Sprawl is What Happens in Vegas (Time-Lapse Video)

Las Vegas just keeps growing, not too healthy for an amusement park in the desert. NASA’s Landsat 5 satellite recently turned 28 years old. To celebrate the birthday (and show off what the equipment can do), the time-lapse video above shows satellite views of “a rapidly expanding Las Vegas since 1972.” No doubt. Bugsy Siegel would be proud. But Nevada urban planners probably shouldn’t.

Do they even have urban planners in Las Vegas? Because the mob of people and development just keeps growing. More and more red. The development in these photos has been tinted red to make the growth easier to see. It looks like the Earth is bleeding or something. Maybe it’s time to take a step back and realize the effect of sprawl on a desert landscape?

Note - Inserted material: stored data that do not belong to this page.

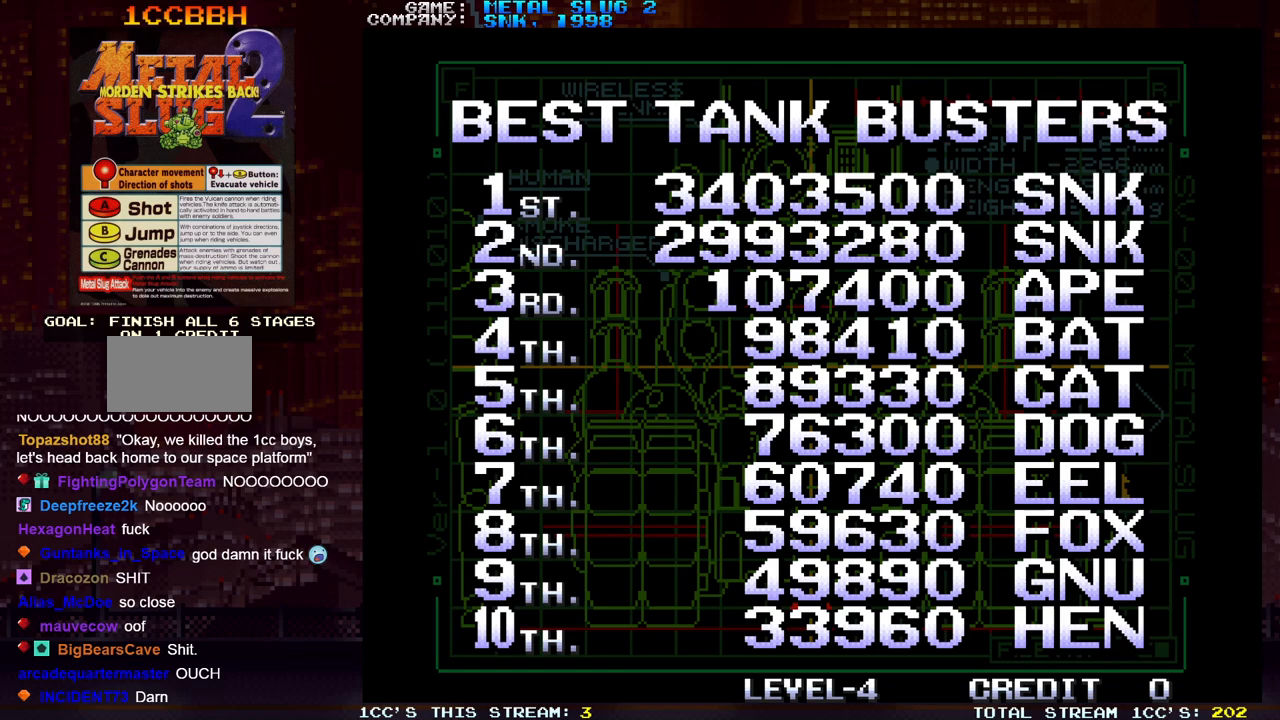
{"buttons": [], "left_stick": "center", "events": []}
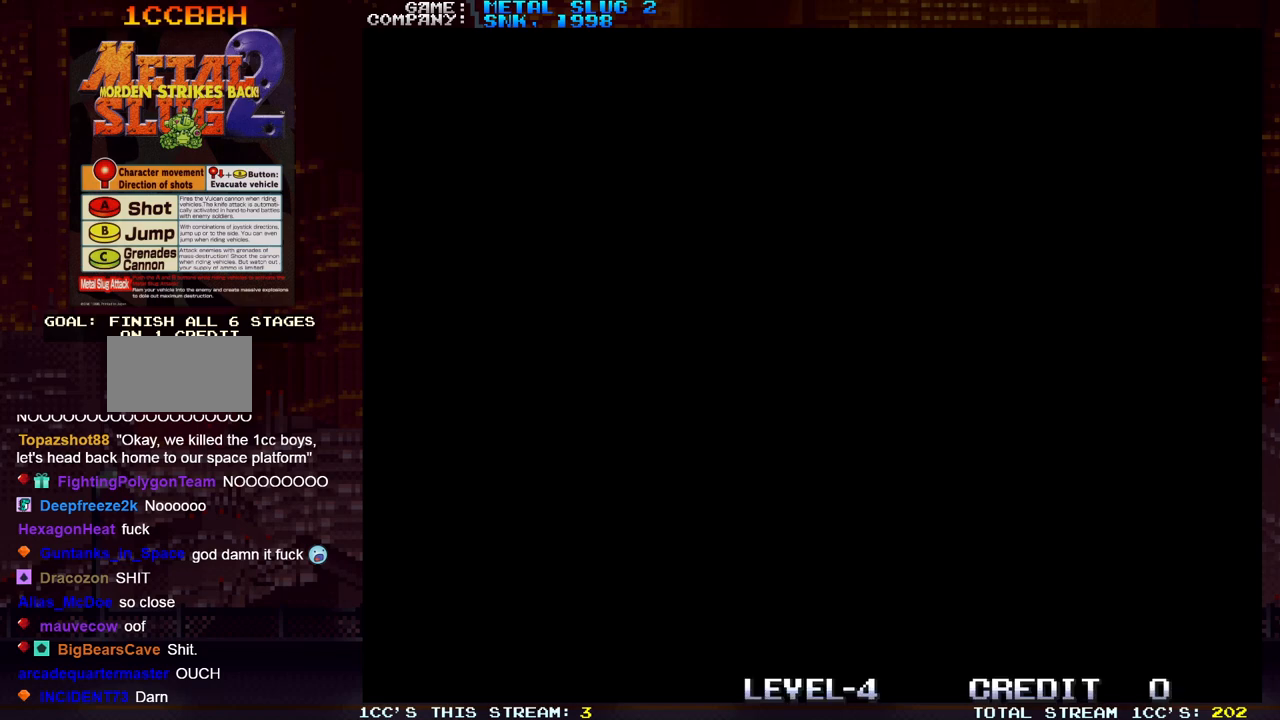
{"buttons": [], "left_stick": "center", "events": []}
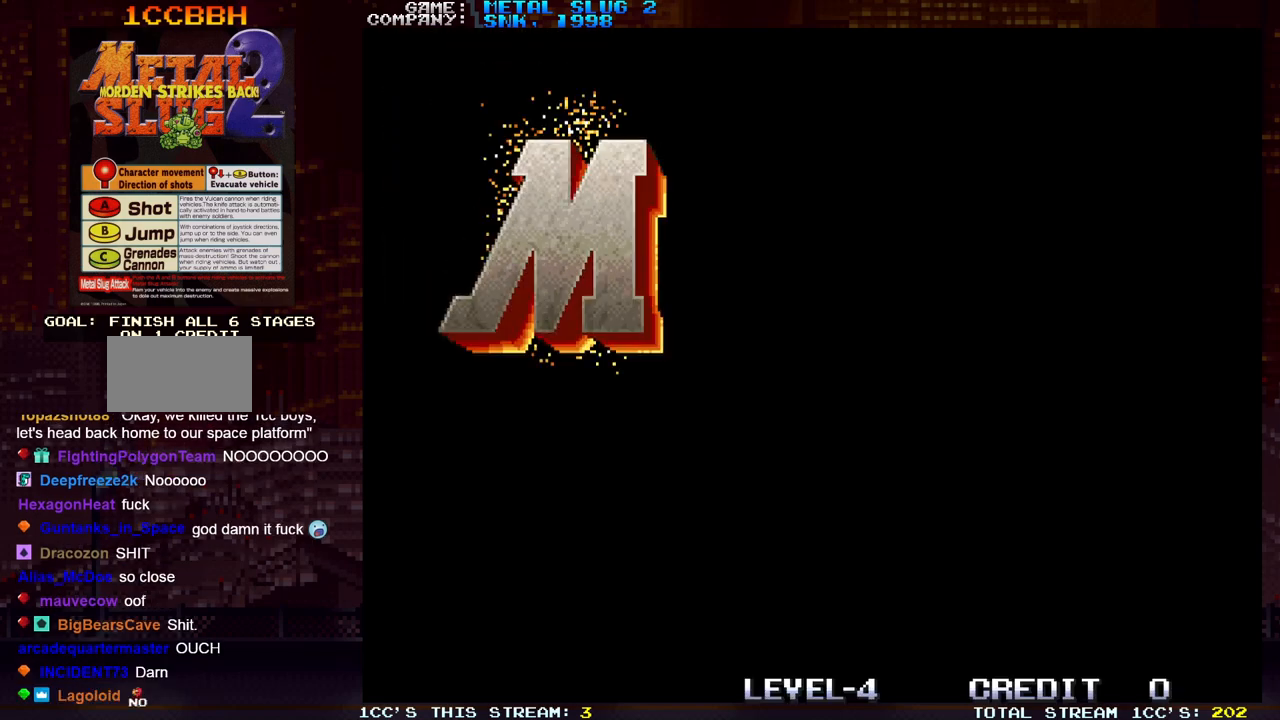
{"buttons": [], "left_stick": "center", "events": []}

What Happens in Vegas Stays in Vegas?

NASA officials explain in a post on Flickr:

The large red areas are actually green space, mostly golf courses and city parks. The images become a lot sharper around 1984, when new instrument designs improved the ability to resolve smaller parcels of land.

So maybe I should take back the part about Earth bleeding? Well, no, green space in a desert, greened by chemicals and Lake Mead water, isn’t too green after all. The Las Vegas Sun is counting down the days until the lake runs dry.


Landsat/Ralph Mayer/via
Images from 1984 and 2007 show the increasing urban sprawl of Las Vegas, Nevada, and the shrinking of Lake Mead on the border of Nevada and Arizona.